Here are some examples, using the SunOS filesystem list above:
mount -a # mount all in fstab
mount -at nfs # mount all in fstab which are type nfs mount -at 4.2 # mount all in fstab which are type 4.2
mount /var/spool/mail # mount only this fs with options given in fstab (The -t option does not work on all Unix implementations.) Of course, we can type the commands manually too, if there is no entry in the filesystem table. For exam-ple, to mount an nfs filesystem on machine ‘wigner’ called /site/wigner/local so that it appears in our filesystem at /mounted/wigner, we would write
mount wigner:/site/wigner/local /mounted/wigner
The directory /mounted/wigner must exist for this to work. If it contains files, then these files will no longer be visible when the filesystem is mounted on top of it, but they are not destroyed. Indeed, if we then unmount using
umount /mounted/wigner
(the spelling umount is correct) then the files will reappear again. Some imple-mentations of NFS allow filesystems to be merged at the same mount point, so that the user sees a mixture of all the filesystems mounted at the same point.
4.5.2 Disk partition device names
The convention for naming disk devices in BSD and system 5 Unix differs. Let us take SCSI disks as an example. Under BSD, the SCSI disks have names according to the following scheme:
/dev/sd0a First partition of disk 0 of the standard disk controller. This is normally the root file system /.

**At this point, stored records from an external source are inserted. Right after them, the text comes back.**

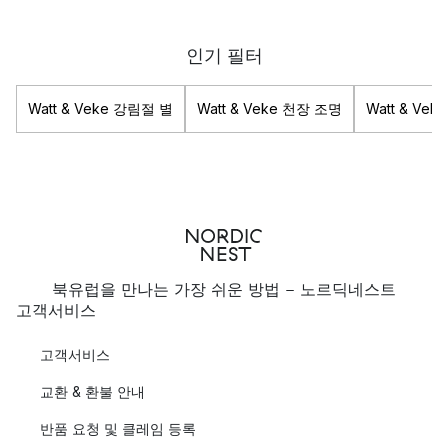
인기 필터
Watt & Veke 강림절 별
Watt & Veke 천장 조명
Watt & Ve
북유럽을 만나는 가장 쉬운 방법 - 노르딕네스트
고객서비스
고객서비스
교환 & 환불 안내
반품 요청 및 클레임 등록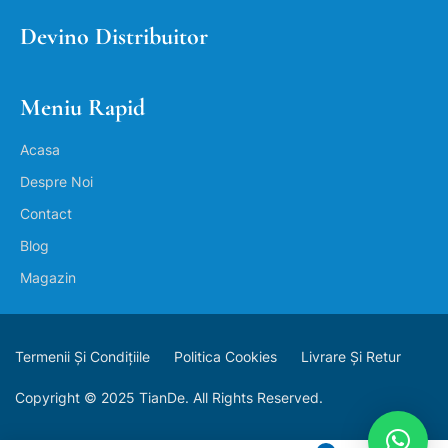
Devino Distribuitor
Meniu Rapid
Acasa
Despre Noi
Contact
Blog
Magazin
Termenii Și Condițiile
Politica Cookies
Livrare Și Retur
Copyright © 2025 TianDe. All Rights Reserved.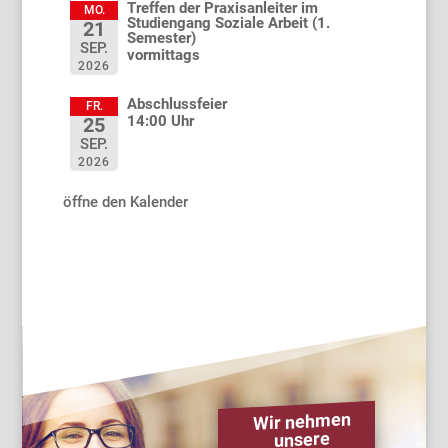
Treffen der Praxisanleiter im
MO.
Studiengang Soziale Arbeit (1.
21
Semester)
SEP.
vormittags
2026
Abschlussfeier
FR.
14:00 Uhr
25
SEP.
2026
öffne den Kalender
Wir nehmen
unsere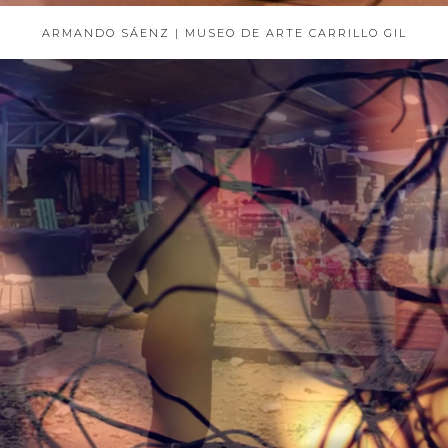
ARMANDO SÁENZ | MUSEO DE ARTE CARRILLO GIL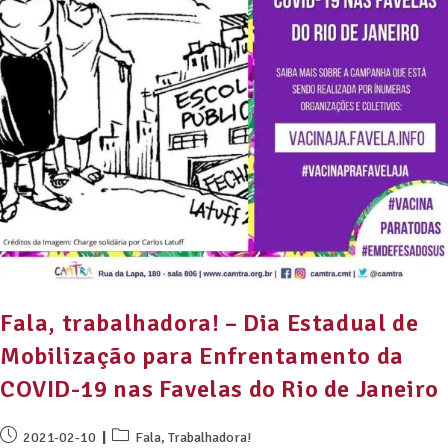
Fala, trabalhadora! – Dia Estadual de
Mobilização para Enfrentamento da
COVID-19 nas Favelas do Rio de Janeiro
2021-02-10
Fala, Trabalhadora!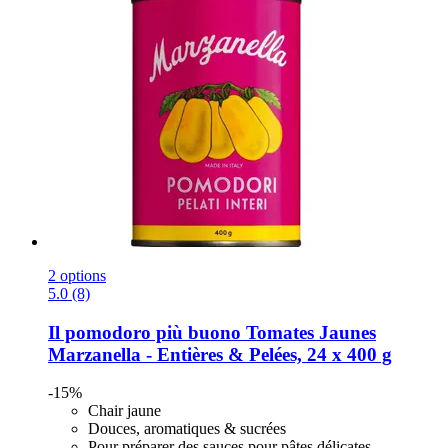
2 options
5.0 (8)
Il pomodoro più buono
Tomates Jaunes
Marzanella -​ Entières & Pelées, 24 x 400 g
-15%
Chair jaune
Douces, aromatiques & sucrées
Pour préparer des sauces pour pâtes délicates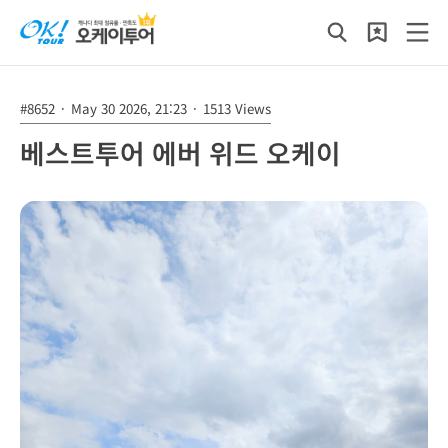
#8652
·
May 30 2026, 21:23
·
1513 Views
베스트투어 에버 위드 오케이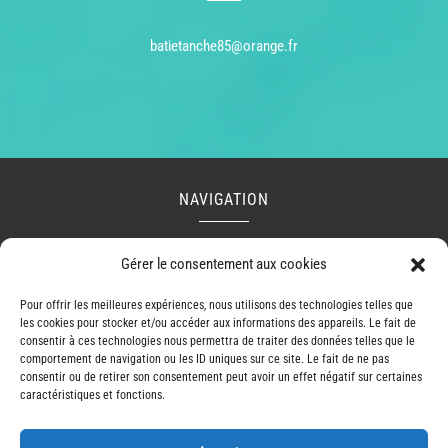
batietanche85@orange.fr
NAVIGATION
Accueil
Contact
Mentions légales
Secteurs
Gérer le consentement aux cookies
Plan du site
Pour offrir les meilleures expériences, nous utilisons des technologies telles que
les cookies pour stocker et/ou accéder aux informations des appareils. Le fait de
consentir à ces technologies nous permettra de traiter des données telles que le
comportement de navigation ou les ID uniques sur ce site. Le fait de ne pas
RÉALISATION
consentir ou de retirer son consentement peut avoir un effet négatif sur certaines
caractéristiques et fonctions.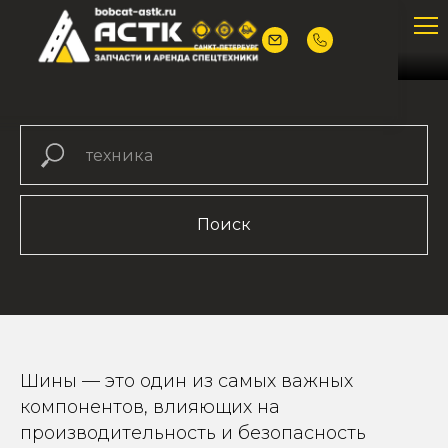
Поиск
Шины — это один из самых важных
компонентов, влияющих на
производительность и безопасность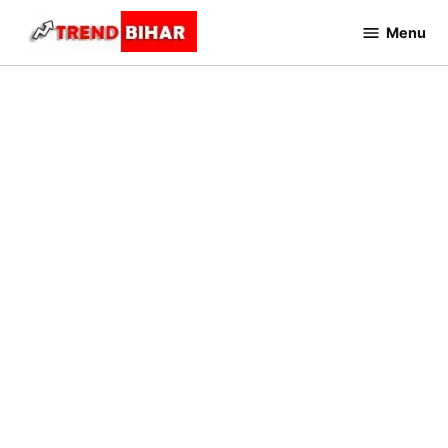
Skip
Menu
to
Trend
Bihar
content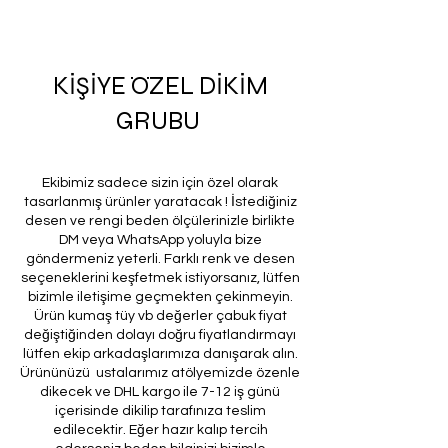
KİŞİYE ÖZEL DİKİM
GRUBU
Ekibimiz sadece sizin için özel olarak
tasarlanmış ürünler yaratacak ! İstediğiniz
desen ve rengi beden ölçülerinizle birlikte
DM veya WhatsApp yoluyla bize
göndermeniz yeterli. Farklı renk ve desen
seçeneklerini keşfetmek istiyorsanız, lütfen
bizimle iletişime geçmekten çekinmeyin.
Ürün kumaş tüy vb değerler çabuk fiyat
değiştiğinden dolayı doğru fiyatlandırmayı
lütfen ekip arkadaşlarımıza danışarak alın.
Ürününüzü ustalarımız atölyemizde özenle
dikecek ve DHL kargo ile 7-12 iş günü
içerisinde dikilip tarafınıza teslim
edilecektir. Eğer hazır kalıp tercih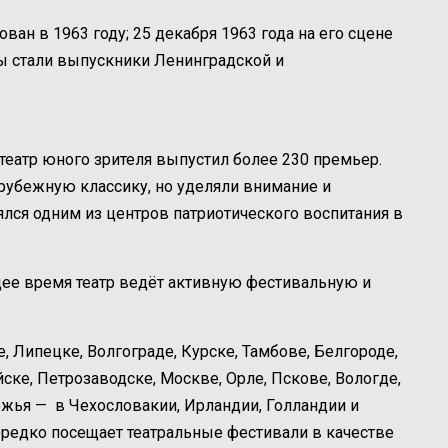
ван в 1963 году; 25 декабря 1963 года на его сцене
ы стали выпускники Ленинградской и
театр юного зрителя выпустил более 230 премьер.
рубежную классику, но уделяли внимание и
лся одним из центров патриотического воспитания в
щее время театр ведёт активную фестивальную и
, Липецке, Волгограде, Курске, Тамбове, Белгороде,
ске, Петрозаводске, Москве, Орле, Пскове, Вологде,
бежья — в Чехословакии, Ирландии, Голландии и
ередко посещает театральные фестивали в качестве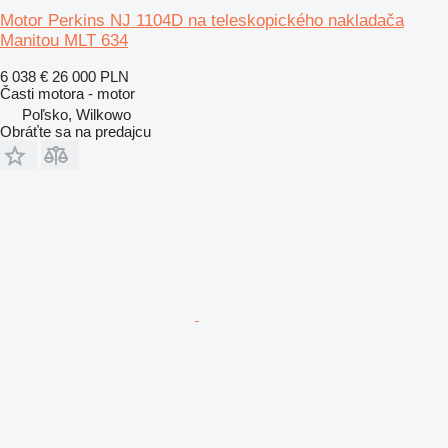
Motor Perkins NJ 1104D na teleskopického nakladača
Manitou MLT 634
6 038 €
26 000 PLN
Časti motora - motor
Poľsko, Wilkowo
Obráťte sa na predajcu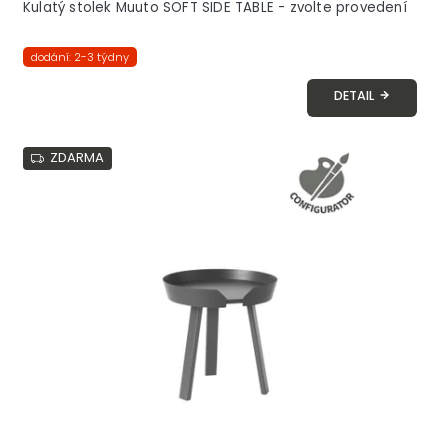
Kulatý stolek Muuto SOFT SIDE TABLE - zvolte provedení
dodání: 2-3 týdny
DETAIL
ZDARMA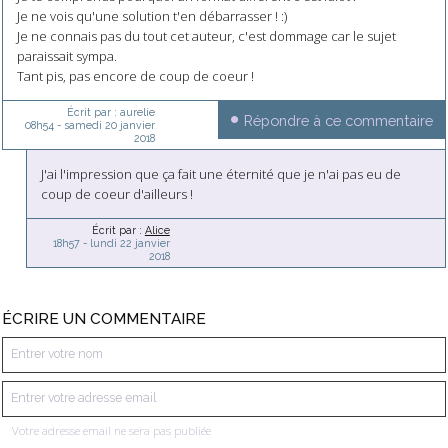
Je ne vois qu'une solution t'en débarrasser ! :)
Je ne connais pas du tout cet auteur, c'est dommage car le sujet
paraissait sympa.
Tant pis, pas encore de coup de coeur !
Écrit par :
aurelie
Répondre à ce commentaire
08h54
-
samedi 20
janvier
2018
J'ai l'impression que ça fait une éternité que je n'ai pas eu de
coup de coeur d'ailleurs !
Écrit par :
Alice
18h57
-
lundi 22
janvier
2018
ÉCRIRE UN COMMENTAIRE
Votre adresse email ne sera pas publiée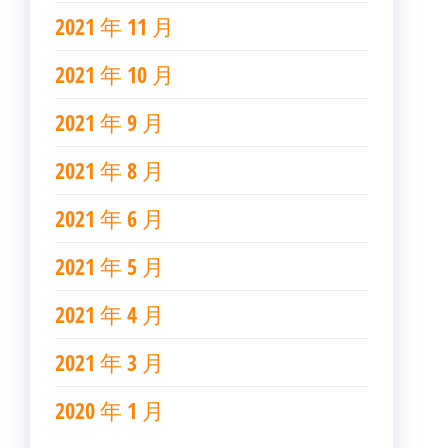
2021 年 11 月
2021 年 10 月
2021 年 9 月
2021 年 8 月
2021 年 6 月
2021 年 5 月
2021 年 4 月
2021 年 3 月
2020 年 1 月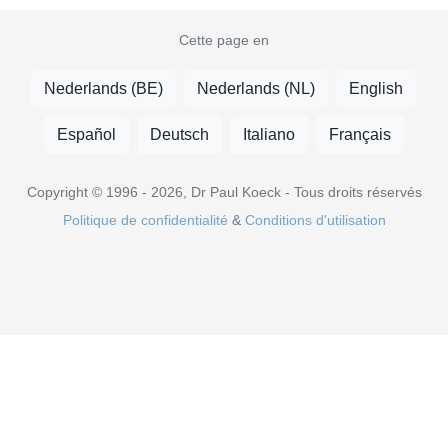
Cette page en
Nederlands (BE)
Nederlands (NL)
English
Español
Deutsch
Italiano
Français
Copyright © 1996 - 2026, Dr Paul Koeck - Tous droits réservés
Politique de confidentialité
&
Conditions d'utilisation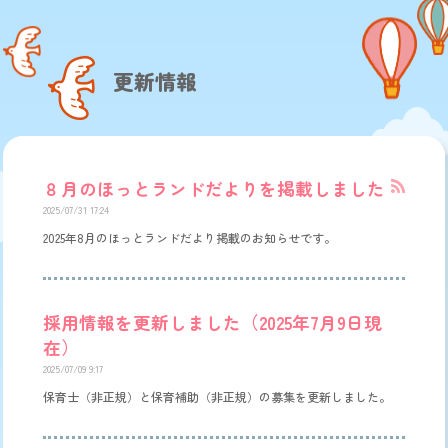
更新情報
８月のほっとランドだよりを掲載しました
2025/07/31 17:24
2025年8月のほっとランドだより掲載のお知らせです。
採用情報を更新しました（2025年7月9日現
在）
2025/07/09 9:17
保育士（非正規）と保育補助（非正規）の募集を更新しました。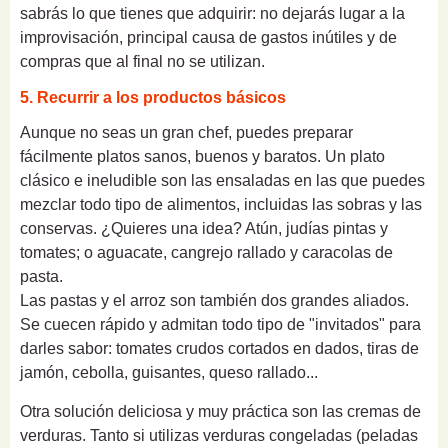
sabrás lo que tienes que adquirir: no dejarás lugar a la
improvisación, principal causa de gastos inútiles y de
compras que al final no se utilizan.
5. Recurrir a los productos básicos
Aunque no seas un gran chef, puedes preparar
fácilmente platos sanos, buenos y baratos. Un plato
clásico e ineludible son las ensaladas en las que puedes
mezclar todo tipo de alimentos, incluidas las sobras y las
conservas. ¿Quieres una idea? Atún, judías pintas y
tomates; o aguacate, cangrejo rallado y caracolas de
pasta.
Las pastas y el arroz son también dos grandes aliados.
Se cuecen rápido y admitan todo tipo de "invitados" para
darles sabor: tomates crudos cortados en dados, tiras de
jamón, cebolla, guisantes, queso rallado...
Otra solución deliciosa y muy práctica son las cremas de
verduras. Tanto si utilizas verduras congeladas (peladas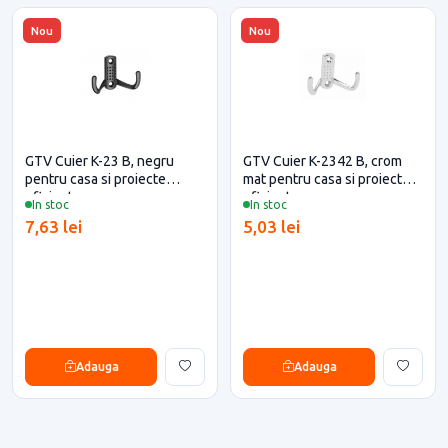
Nou
Nou
GTV Cuier K-23 B, negru
GTV Cuier K-2342 B, crom
pentru casa si proiecte
mat pentru casa si proiecte
eficiente
eficiente
In stoc
In stoc
7,63 lei
5,03 lei
Adauga
Adauga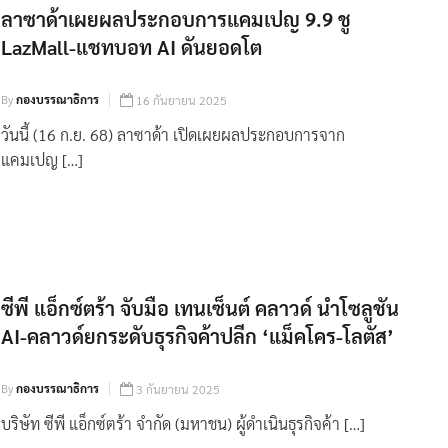
ลาซาด้าเผยผลประกอบการแคมเปญ 9.9 ชู
LazMall-แชทบอท AI ดันยอดโต
By
กองบรรณาธิการ
16 กันยายน 2025
วันนี้ (16 ก.ย. 68) ลาซาด้า เปิดเผยผลประกอบการจาก
แคมเปญ […]
ซีพี แอ็กซ์ตร้า จับมือ เทนเซ็นต์ คลาวด์ นำโซลูชัน
AI-คลาวด์ยกระดับธุรกิจค้าปลีก ‘แม็คโคร-โลตัส’
By
กองบรรณาธิการ
3 กันยายน 2025
บริษัท ซีพี แอ็กซ์ตร้า จำกัด (มหาชน) ผู้ดำเนินธุรกิจค้า […]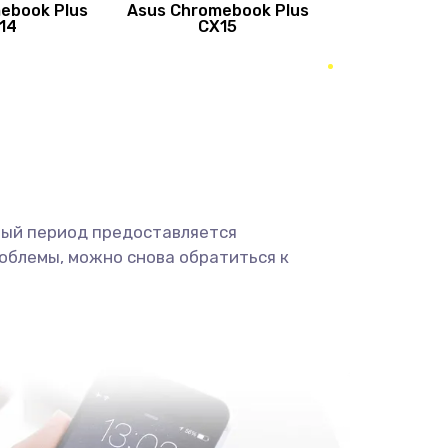
ebook Plus
Asus Chromebook Plus
890 руб.
Заказать
14
CX15
490 руб.
Заказать
490 руб.
Заказать
1190 руб.
Заказать
ный период предоставляется
1330 руб.
Заказать
облемы, можно снова обратиться к
1190 руб.
Заказать
890 руб.
Заказать
1330 руб.
Заказать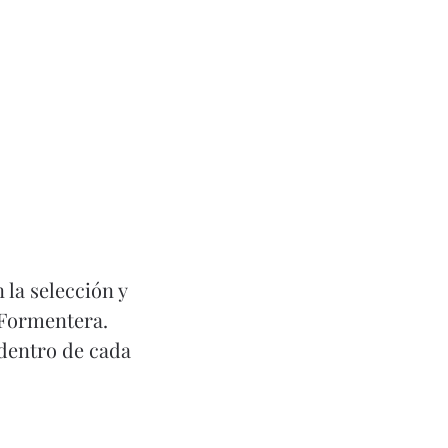
Hable
 la selección y
 Formentera.
 dentro de cada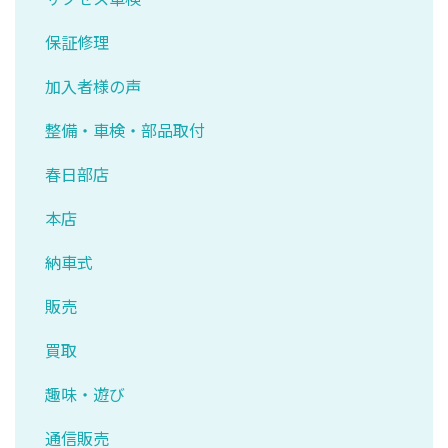
保証修理
加入者様の声
整備・車検・部品取付
春日部店
本店
納車式
販売
買取
趣味・遊び
通信販売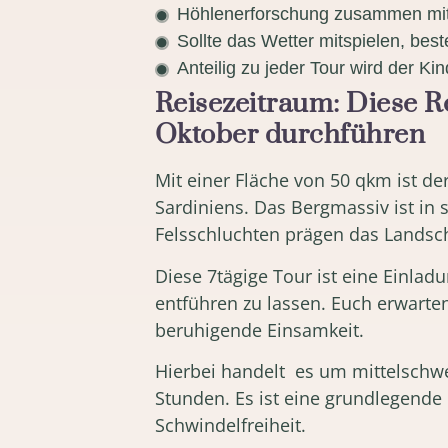
Höhlenerforschung zusammen mit
Sollte das Wetter mitspielen, bes
Anteilig zu jeder Tour wird der Kind
Reisezeitraum: Diese R
Oktober durchführen
Mit einer Fläche von 50 qkm ist d
Sardiniens. Das Bergmassiv ist in s
Felsschluchten prägen das Landsch
Diese 7tägige Tour ist eine Einladu
entführen zu lassen. Euch erwarte
beruhigende Einsamkeit.
Hierbei handelt es um mittelschwe
Stunden. Es ist eine grundlegende 
Schwindelfreiheit.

/dev/sd0b Second partition of disk 0 on the standard disk controller. This is normally used for the swap area.
/dev/sd1c Third partition of disk 1 on the standard disk controller. This partition is usually reserved to span the entire disk, as a reminder of how large the disk is.
System 5 Unix employs a more complex, but also more general naming scheme.
Here is an example from Solaris 2:
/dev/dsk/c0t3d0s0 Disk controller 0, target (disk) 3, device 0, segment (partition) 0 /dev/dsk/c1t1d0s4 Disk controller 1, target (disk) 1,
device 0, segment (partition) 4
Not all systems distinguish between target and device. On many systems you will find only t or d but not both.